══ Dataset section

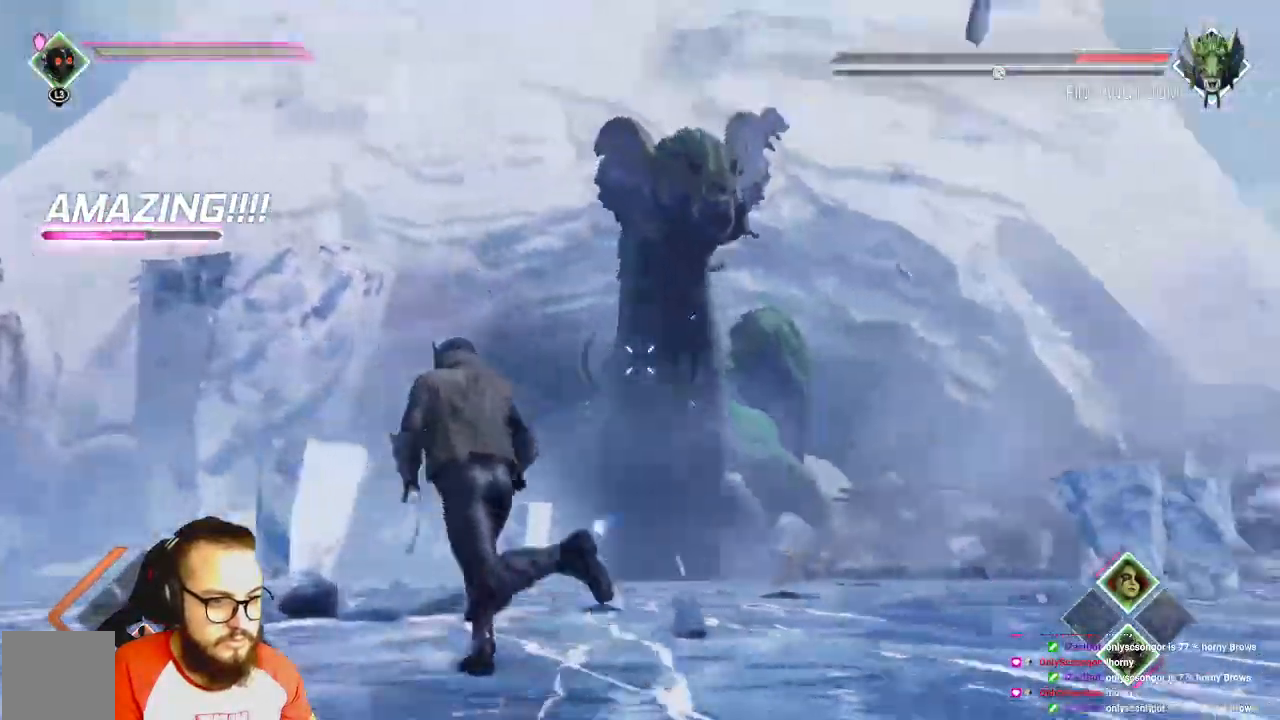
{"dt_ms": 500, "buttons": ["R2"], "left_stick": "up", "right_stick": "center", "events": [[33, "R2", "down"], [100, "left_stick", "up"], [217, "right_stick", "center"]]}
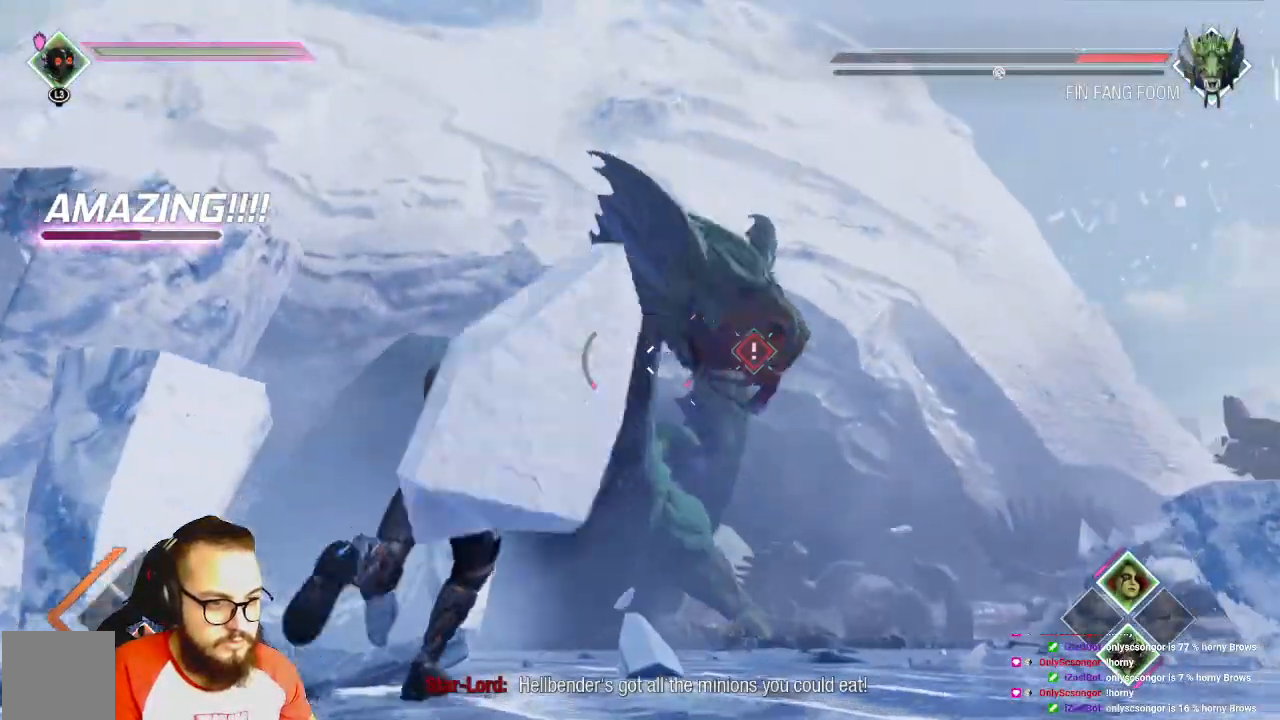
{"dt_ms": 500, "buttons": ["R2"], "left_stick": "up-right", "right_stick": "right", "events": [[50, "left_stick", "up-right"], [483, "right_stick", "right"]]}
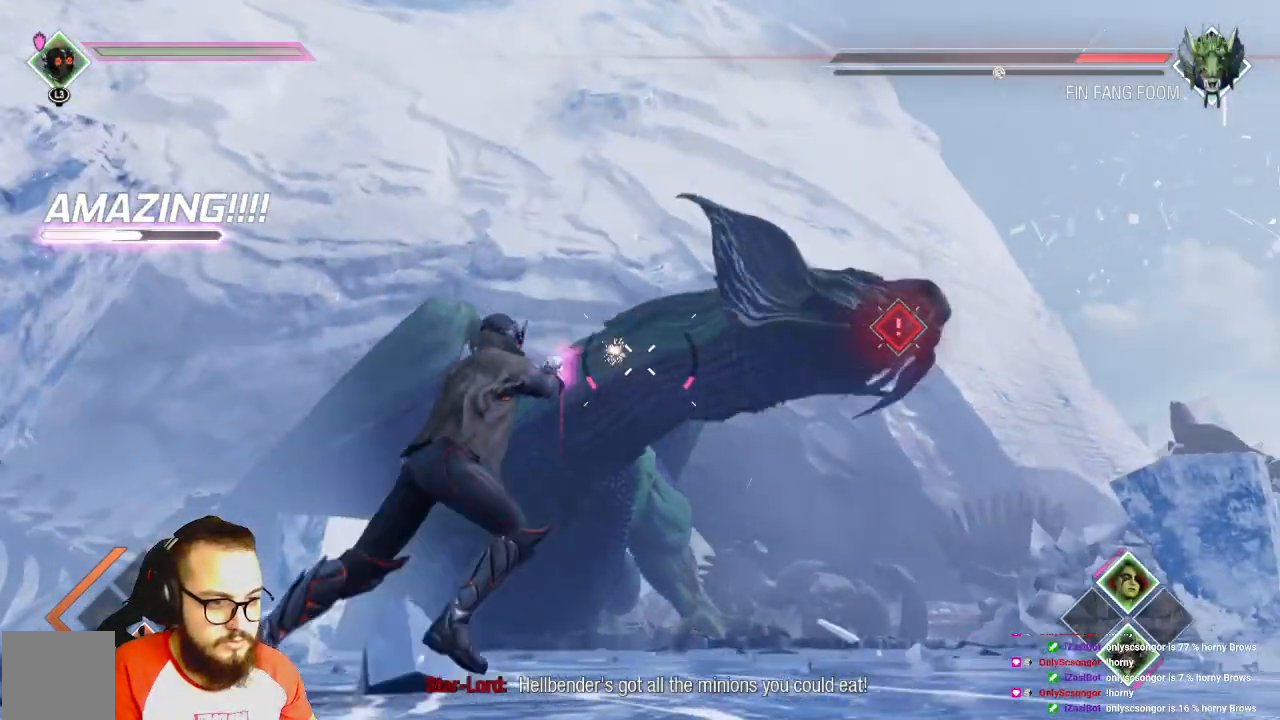
{"dt_ms": 500, "buttons": ["R2"], "left_stick": "right", "right_stick": "center", "events": [[33, "right_stick", "center"], [50, "left_stick", "right"]]}
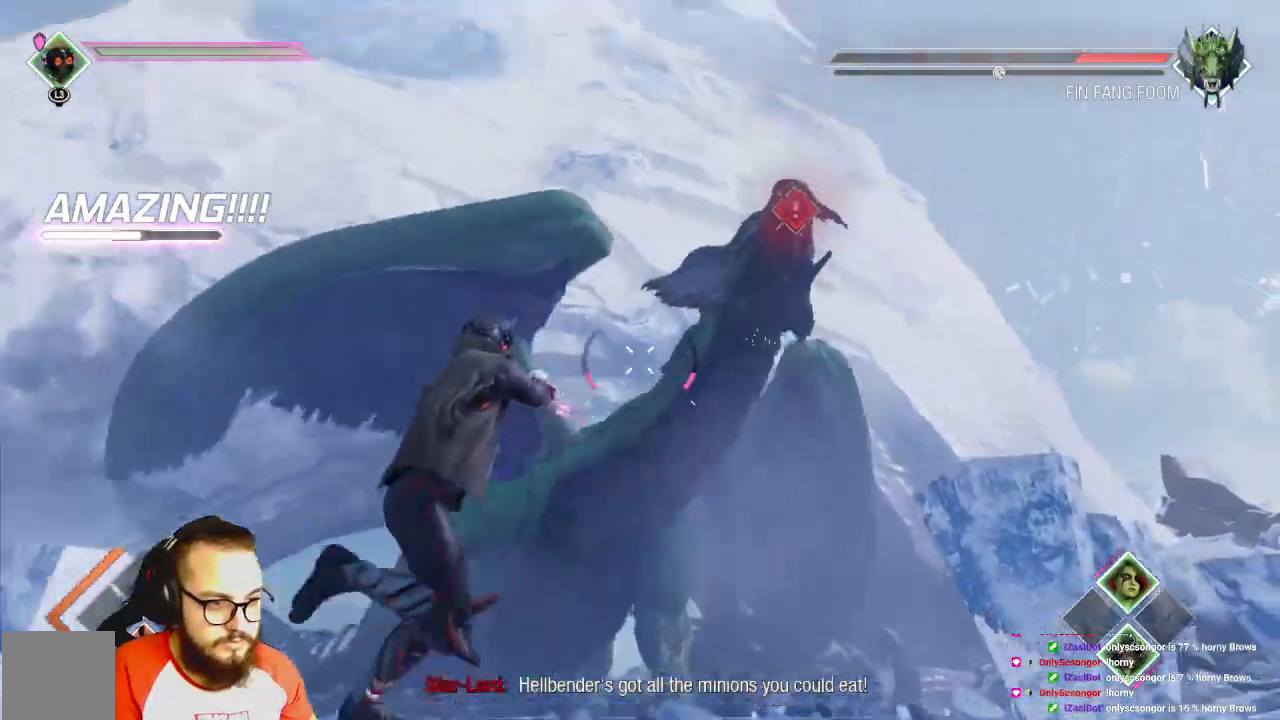
{"dt_ms": 500, "buttons": ["R2"], "left_stick": "up-left", "right_stick": "center", "events": [[167, "left_stick", "up"], [350, "left_stick", "up-left"]]}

════

# Work instructions:
Copy all the material word for word, minus its pictures.

# Result of this exercise:
{"dt_ms": 500, "buttons": ["R2"], "left_stick": "up", "right_stick": "center", "events": [[33, "R2", "down"], [100, "left_stick", "up"], [217, "right_stick", "center"]]}
{"dt_ms": 500, "buttons": ["R2"], "left_stick": "up-right", "right_stick": "right", "events": [[50, "left_stick", "up-right"], [483, "right_stick", "right"]]}
{"dt_ms": 500, "buttons": ["R2"], "left_stick": "right", "right_stick": "center", "events": [[33, "right_stick", "center"], [50, "left_stick", "right"]]}
{"dt_ms": 500, "buttons": ["R2"], "left_stick": "up-left", "right_stick": "center", "events": [[167, "left_stick", "up"], [350, "left_stick", "up-left"]]}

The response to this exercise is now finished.